11. Daarmee komt de schadebegroting aan de orde. Nu het in casu gaat om een vergoeding voor niet teruggegeven voorwerpen, heeft [X] geen recht op arbeidsloon, zodat grief 1 in het incidentele appel faalt. De onrechtmatige daad in zoverre weggedacht, zou [X] immers alleen losse onderdelen teruggekregen hebben en zou hij eventuele arbeidskosten vervolgens dus ook zelf hebben moeten maken. Er zal dan ook alleen een vergoeding voor materiaalkosten worden toegekend. Het CED heeft de schade begroot op € 5.510,25 exclusief BTW, terwijl volgens BBP de materiaalkosten € 14.115,96 exclusief BTW bedragen. Hierbij verdient opmerking dat op beide partijrapporten iets valt af te dingen, reeds omdat het CED ten onrechte uitgaat van één airbag in plaats van twee en niets zegt over de voorwerpen met nrs. 17 en 18, terwijl BBP ten onrechte mede in aanmerking heeft genomen de gestelde schade aan subframe en versnellingsbak en ten onrechte is uitgegaan van twee vermiste velgen in plaats van één. Bovendien is niet geheel duidelijk of BBP uitgaat van het prijspeil 30 mei 2008 of van het prijspeil ten tijde van het opstellen van het nieuwe rapport (april 2011); in zoverre heeft de Staat wel een punt bij zijn betoog onder grief 5 in het principale appel. Daar staat tegenover dat het hof, in navolging van de rechtbank en anders dan de Staat (grief 6 in het principale appel), van oordeel is dat door BPP voldoende is toegelicht dat bepaalde in de last tot teruggave vermelde onderdelen onlosmakelijk verbonden zijn met andere onderdelen en dus ook niet los van elkaar te vervangen zijn, zodat ook voor die andere onderdelen een vergoeding toegekend moet worden. Alles afwegende ziet het hof aanleiding de schade zelfstandig te begroten. Het hof bepaalt de schade ex aequo et bono op € 10.000,-.

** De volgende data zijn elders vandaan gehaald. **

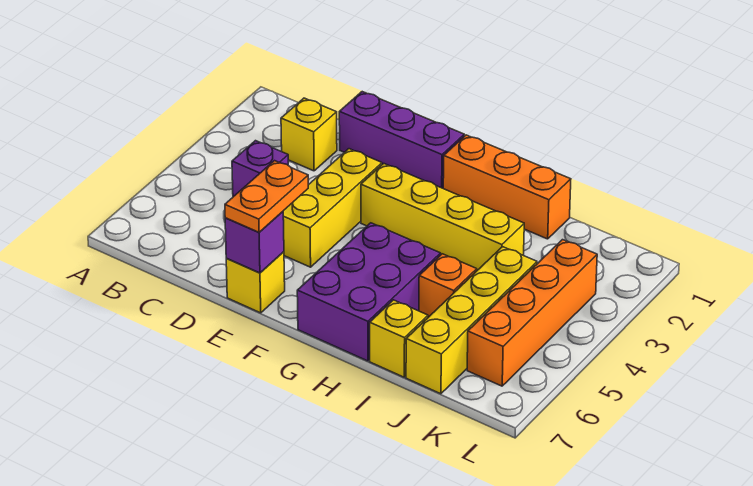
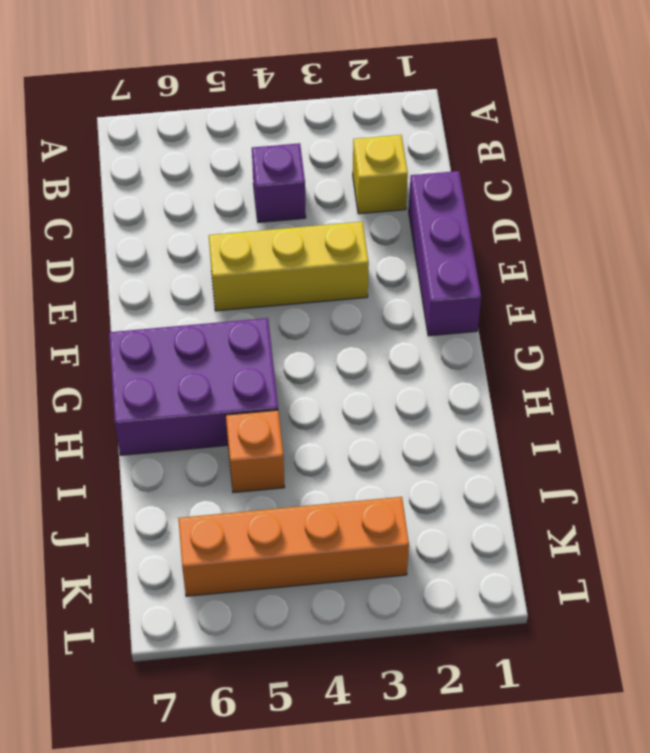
none -> yellow brick E7 level 1
none -> yellow brick F3:I3 level 1
none -> orange brick G1:I1 level 1

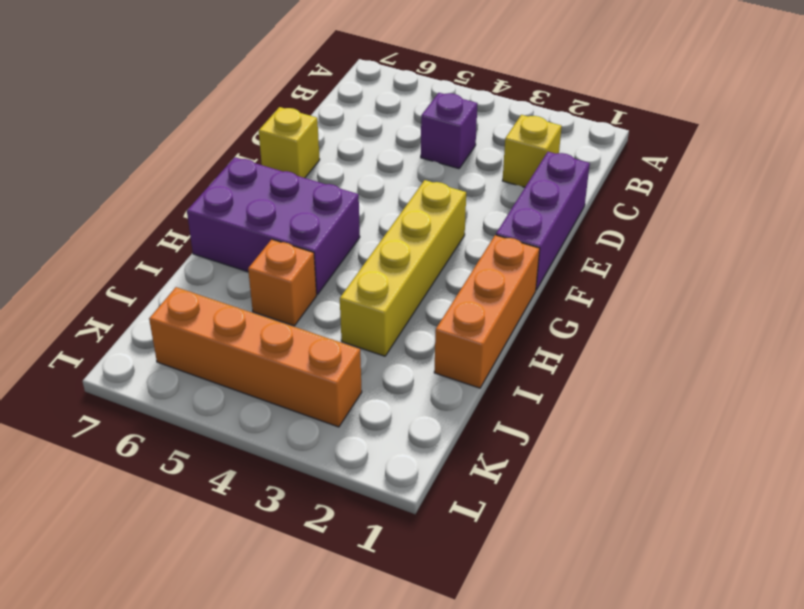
none -> yellow brick E3:E5 level 1
none -> yellow brick I7 level 1
none -> yellow brick J4:J7 level 1

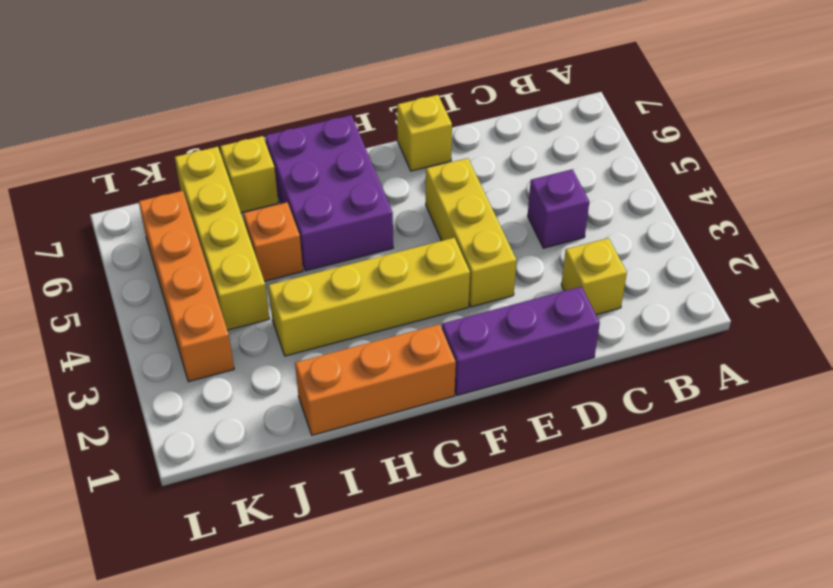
none -> purple brick E7 level 2
none -> orange plate E6:E7 level 3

Ingangsdatum wettelijke rente
12. Het gaat in dit geval niet om schade die zou zijn ontstaan door een in de ogen van [X] te late teruggave. Zoals reeds is overwogen is de vordering van [X] gebaseerd op de stelling dat de Staat onrechtmatig heeft gehandeld door de in beslag genomen voorwerpen niet terug te geven, dan wel beschadigd terug te geven. Deze onrechtmatigheid bestond reeds op 30 mei 2008, toen de last tot teruggave werd gegeven. De Staat is dan ook wettelijke rente verschuldigd vanaf dat moment en niet pas vanaf zes weken nadien. De grieven 4 en 11 in het principale appel falen dan ook.

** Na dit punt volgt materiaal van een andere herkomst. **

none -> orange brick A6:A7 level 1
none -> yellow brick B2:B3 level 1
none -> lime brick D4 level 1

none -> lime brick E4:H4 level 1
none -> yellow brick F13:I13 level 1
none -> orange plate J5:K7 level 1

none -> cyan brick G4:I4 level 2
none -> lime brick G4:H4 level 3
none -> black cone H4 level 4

Buitengerechtelijke kosten
13. Het hof is in navolging van de rechtbank van oordeel dat uit de stukken genoegzaam blijkt dat [X] kosten heeft gemaakt die op de voet van artikel 6:96 , eerste lid, sub c BW voor vergoeding in aanmerking komen. Het hof begroot deze kosten evenals de rechtbank op € 904,- (conform rapport VoorWerk II). Grief 9 in het principale appel faalt dus. Voor een vergoeding van de kosten van het rapport van BBP ziet het hof gelet op r.o. 11 geen aanleiding, hetgeen betekent dat grief 10 in het principale appel wel succes heeft.

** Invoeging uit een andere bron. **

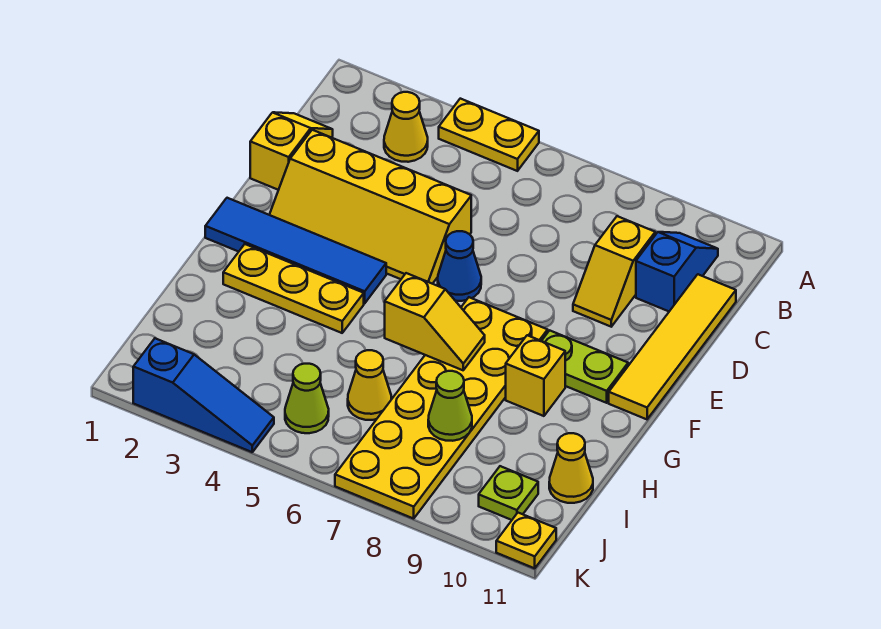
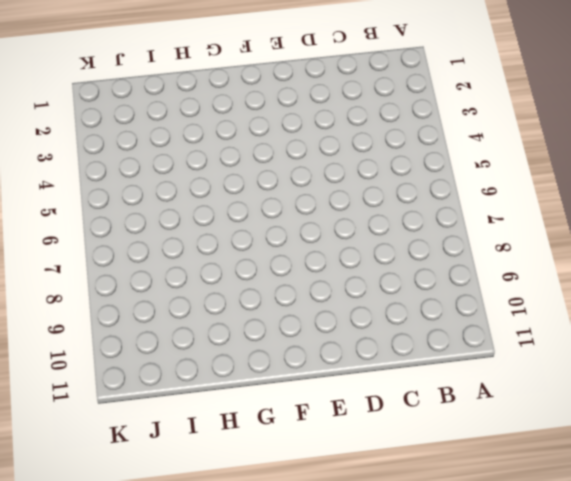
none -> yellow plate A4:A5 level 1
none -> yellow cone B3 level 1
none -> blue slope B10:C10 level 1 top C

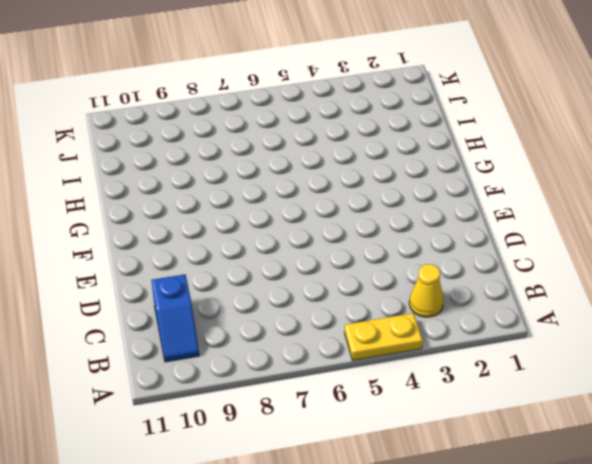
none -> yellow slope C1:D1 level 1 top D
none -> yellow slope C9:D9 level 1 top C
none -> yellow tile C11:F11 level 1

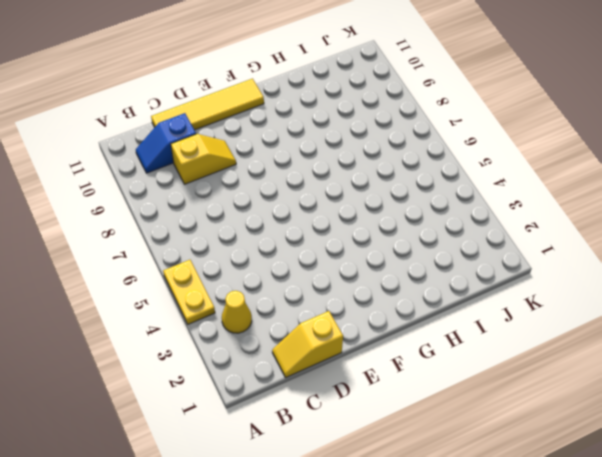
none -> yellow slope D2:E5 level 1 top D
none -> blue cone E6 level 1
none -> blue tile F1:F4 level 1

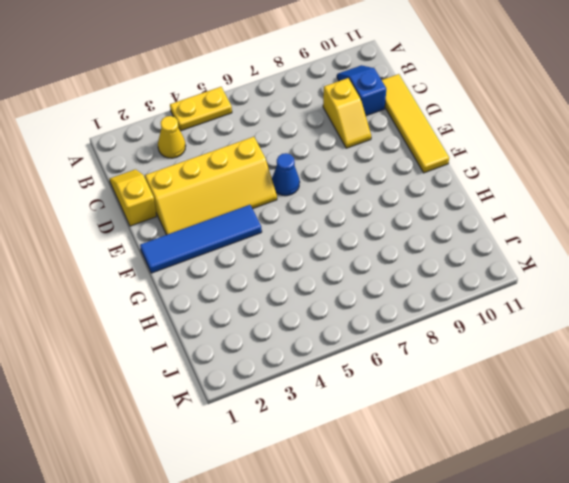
none -> yellow plate F7:K8 level 1
none -> lime plate F9:F10 level 1
none -> yellow plate G2:G4 level 1

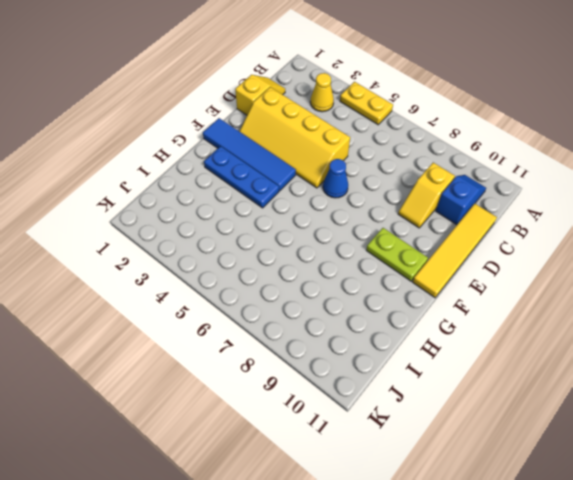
blue plate G2:G4 level 1 -> yellow plate G2:G4 level 1
none -> yellow plate F7:K8 level 1
none -> yellow brick G9 level 1
none -> yellow cone I6 level 1

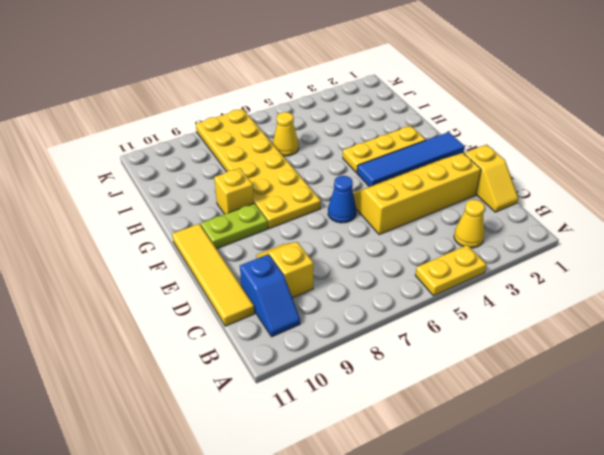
none -> yellow cone I11 level 1
none -> lime cone J5 level 1
none -> lime plate J10 level 1

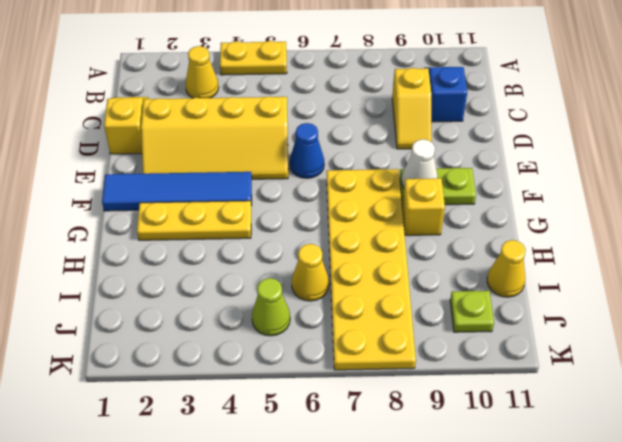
white cone F9 level 2 -> none
none -> yellow tile C11:F11 level 1
none -> blue slope K2:K4 level 1 top 2
none -> yellow plate K11 level 1

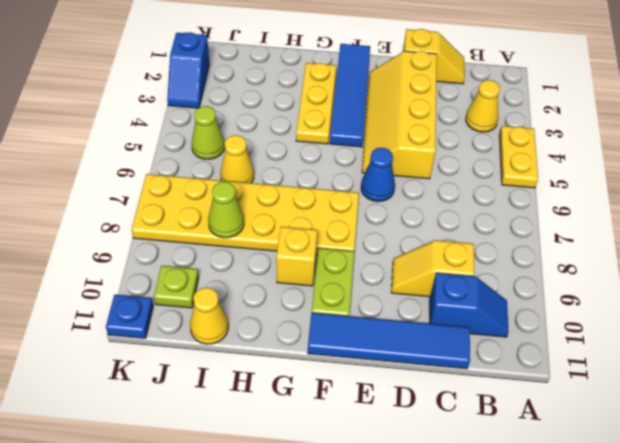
blue tile C11:F11 level 1 -> yellow tile C11:F11 level 1
blue slope K2:K3 level 1 top 2 -> blue slope K2:K4 level 1 top 2
blue plate K11 level 1 -> yellow plate K11 level 1
none -> yellow slope G6:G7 level 2 top 6

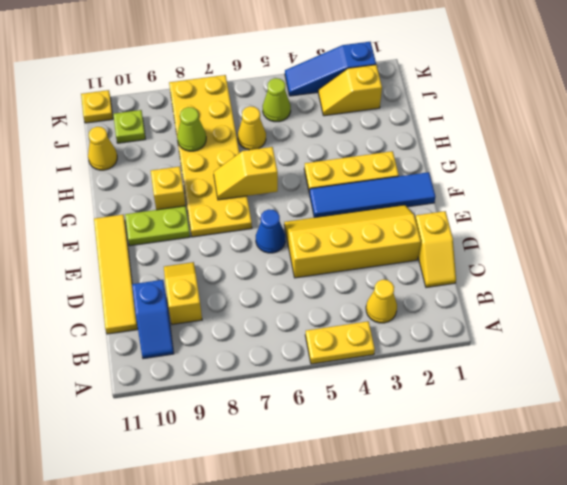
yellow slope J2:J3 level 1 top 2 -> none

14. De conclusie luidt dat het bestreden vonnis van 17 augustus 2011 zal worden vernietigd en dat de Staat zal worden veroordeeld tot betaling aan [X] van een bedrag van (€ 1.388,65 (zie r.o. 7) + € 10.000,- (zie r.o. 11)) = € 11.388,65, te vermeerderen met de wettelijke rente vanaf 30 mei 2008. Voorts zal de Staat worden veroordeeld tot vergoeding van de buitengerechtelijke kosten ad € 904,-. Anders dan de Staat en [X] is het hof van oordeel dat bij deze uikomst past dat de proceskosten zowel in eerste aanleg als in hoger beroep worden gecompenseerd, zodat grief 12 in het principale appel en grief 4 in het incidentele appel falen.
Nu het bestreden tussenvonnis geen voor executie vatbare beslissingen bevat zal dienaangaande niets worden opgenomen in het dictum.
- vernietigt het bestreden eindvonnis van 17 augustus 2011;
- veroordeelt de Staat tot betaling aan [X] van een bedrag van € 11.388,65, te vermeerderen met de wettelijke rente vanaf 30 mei 2008, alsmede tot betaling van een bedrag van € 904,- (buitengerechtelijke kosten);
- verklaart deze veroordeling uitvoerbaar bij voorraad;
- compenseert de proceskosten in beide instanties, met dien verstande dat elke partij de eigen kosten draagt;
- wijst af het anders of meer gevorderde.
Dit arrest is gewezen door mrs. M.A.F. Tan-de Sonnaville, A.E.A.M. van Waesberghe en E.M. Dousma-Valk en uitgesproken ter openbare terechtzitting van 19 maart 2013 in aanwezigheid van de griffier.